Bigwood Bread co-owner George Golleher said the bakery currently functions as a “cafeteria” for these nearby businesses.
“They don’t want to go too far for lunch,” he said.
The commissioners agreed that the light industrial section is “evolving” and that they should not hold this evolution back.
“The design encourages year-round living and year-round employment,” said Associate Planner Rebecca Bundy.
“It’s an exciting opportunity,” Cook said. “I think it’s a win-win all around.”
Golleher said he bought the business with his son-in-law Bryan Tempest five years ago and they have “tripled” the business since then. The current building is just not big enough, he said. According to Golleher, Whole Foods will soon open a market in Boise and has contracted with Bigwood Bread to provide bread for the new market.
“Whole Foods will not have its own bakery,” Golleher said. “It will buy all its bread from us.”

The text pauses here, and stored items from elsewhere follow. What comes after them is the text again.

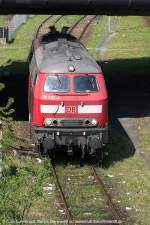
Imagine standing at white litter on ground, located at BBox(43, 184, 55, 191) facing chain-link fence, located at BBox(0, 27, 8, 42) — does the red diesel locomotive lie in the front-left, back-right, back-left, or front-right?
front-right

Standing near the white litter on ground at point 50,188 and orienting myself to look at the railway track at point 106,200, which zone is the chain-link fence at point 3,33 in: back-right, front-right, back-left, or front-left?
back-left

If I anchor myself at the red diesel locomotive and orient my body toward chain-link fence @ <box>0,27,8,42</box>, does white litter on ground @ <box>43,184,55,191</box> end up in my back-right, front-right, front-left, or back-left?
back-left

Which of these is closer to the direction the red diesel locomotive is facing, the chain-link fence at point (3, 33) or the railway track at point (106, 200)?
the railway track

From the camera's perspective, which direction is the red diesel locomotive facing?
toward the camera

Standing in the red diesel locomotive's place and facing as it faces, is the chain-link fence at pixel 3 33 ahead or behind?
behind

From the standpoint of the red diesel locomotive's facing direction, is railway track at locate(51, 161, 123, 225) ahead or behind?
ahead

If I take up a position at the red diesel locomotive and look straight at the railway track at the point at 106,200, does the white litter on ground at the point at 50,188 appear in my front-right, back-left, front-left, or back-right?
front-right

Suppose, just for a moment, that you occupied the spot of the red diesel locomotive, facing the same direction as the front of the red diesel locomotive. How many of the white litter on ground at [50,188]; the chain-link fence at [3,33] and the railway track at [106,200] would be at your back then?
1

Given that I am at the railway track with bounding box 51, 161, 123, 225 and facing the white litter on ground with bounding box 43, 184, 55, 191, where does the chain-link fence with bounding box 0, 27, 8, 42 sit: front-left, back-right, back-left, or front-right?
front-right

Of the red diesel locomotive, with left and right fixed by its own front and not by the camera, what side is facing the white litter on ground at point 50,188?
front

Golleher said the bakery’s current building is too small to keep up with this new contract.
“We have a product that has a high demand, but we are unable to service that demand,” he said.”
Tempest said in an interview that he and Golleher really appreciate the support from the P&Z and the community.
“We’re really proud of being the local bakery,” he said.
After the commissioners approved the conditional use permit, they held a pre-application design review discussion during which they brought up a few other concerns about the project. They expressed concerns that the proposed parking lot had too few spaces and that the design did not leave enough room for snow storage.
Buffalo Rixon, the project’s architect, said the company planned to pay to have excess snow hauled out during the winter as opposed to storing it on the property. He also said he would look into adding more parking. He said he would return to the commission shortly with an updated application.
“It’s a beautiful building,” Commission Co-Chair Deborah Burns said. “I can’t wait to see it.”